Tony Solari, on his feet now too, answered for Gaia. "Absolutely not. We cannot release sensitive research. If the sun's behavior is the result of any Constellation experiment, the department responsible will handle it."

From her far corner, Portia piped up, "The sun's behavior? Sol is a self-luminous, spheroidal, celestial body of great mass at the center of a planetary system, not a puppy with a bladder problem." A few executives seated in her corner couldn't keep from chuckling, unintentionally aligning exactly with Portia's intentions.

Now that they were softened by humor . . . "All projects must be made transparent. Classified projects dealing with weaponry," Justin ticked a finger, "or flight," he ticked another, "time travel," another, "or any amendment to the current star dial . . . configuration — it must all be revealed to this board. President Solin's opposition has zero confidence that the entities that created this mess will be capable of fixing it. Before it gets to the point that the sun is speeding through the sky twice its normal speed, oversight must be given over to our control."

The meeting, however, was still out of Justin's control, not least because Gaia Solin kept trying to walk out of it.
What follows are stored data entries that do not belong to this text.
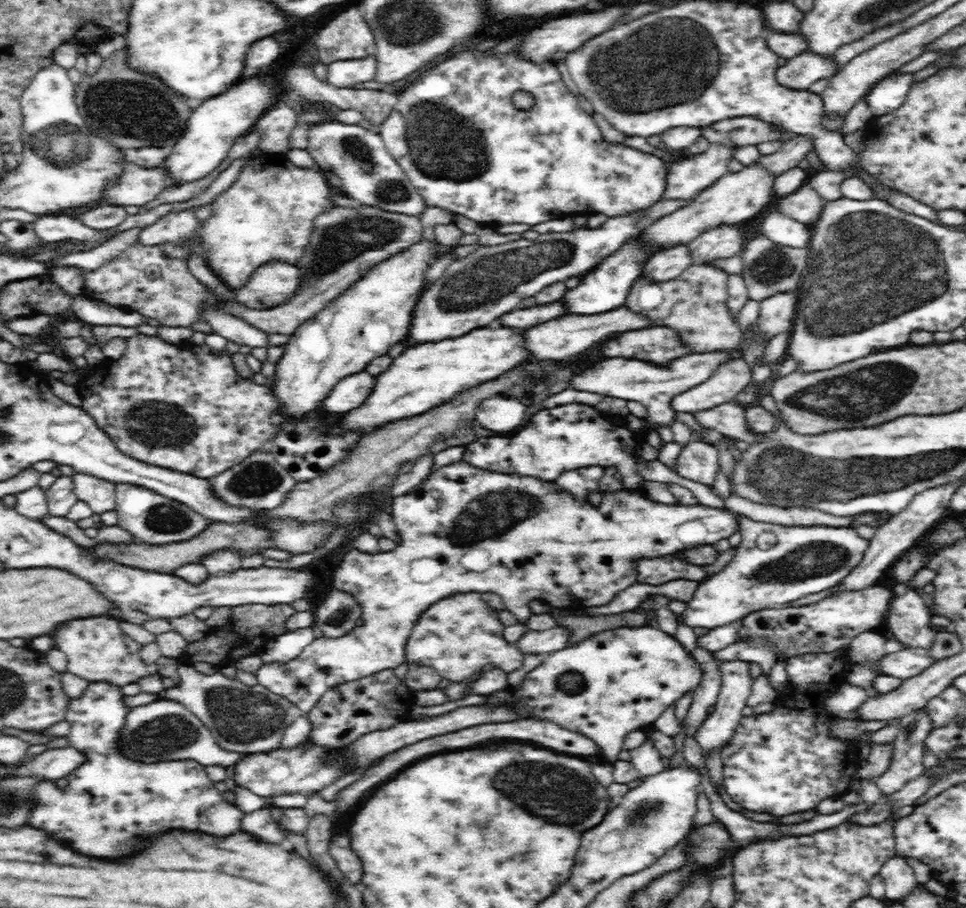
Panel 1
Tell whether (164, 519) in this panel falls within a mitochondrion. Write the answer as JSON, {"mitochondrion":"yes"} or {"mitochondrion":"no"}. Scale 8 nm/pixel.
{"mitochondrion":"yes"}

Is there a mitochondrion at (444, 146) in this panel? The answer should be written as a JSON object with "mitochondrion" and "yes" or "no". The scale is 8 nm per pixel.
{"mitochondrion":"yes"}

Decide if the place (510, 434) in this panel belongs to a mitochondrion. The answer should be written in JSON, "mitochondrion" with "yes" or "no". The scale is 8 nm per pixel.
{"mitochondrion":"no"}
For the fifth time, by Justin's count, Gaia squirmed toward the door. It seemed the president of the company that invented magic had forgotten that if she really wanted to escape, she could take a link wherever she was going. Even she hadn't developed that instinct yet. Every time Justin asked a hard question or made a strong argument, her body weight shifted toward the door — yet there were many enemies and desk chairs between her and escape.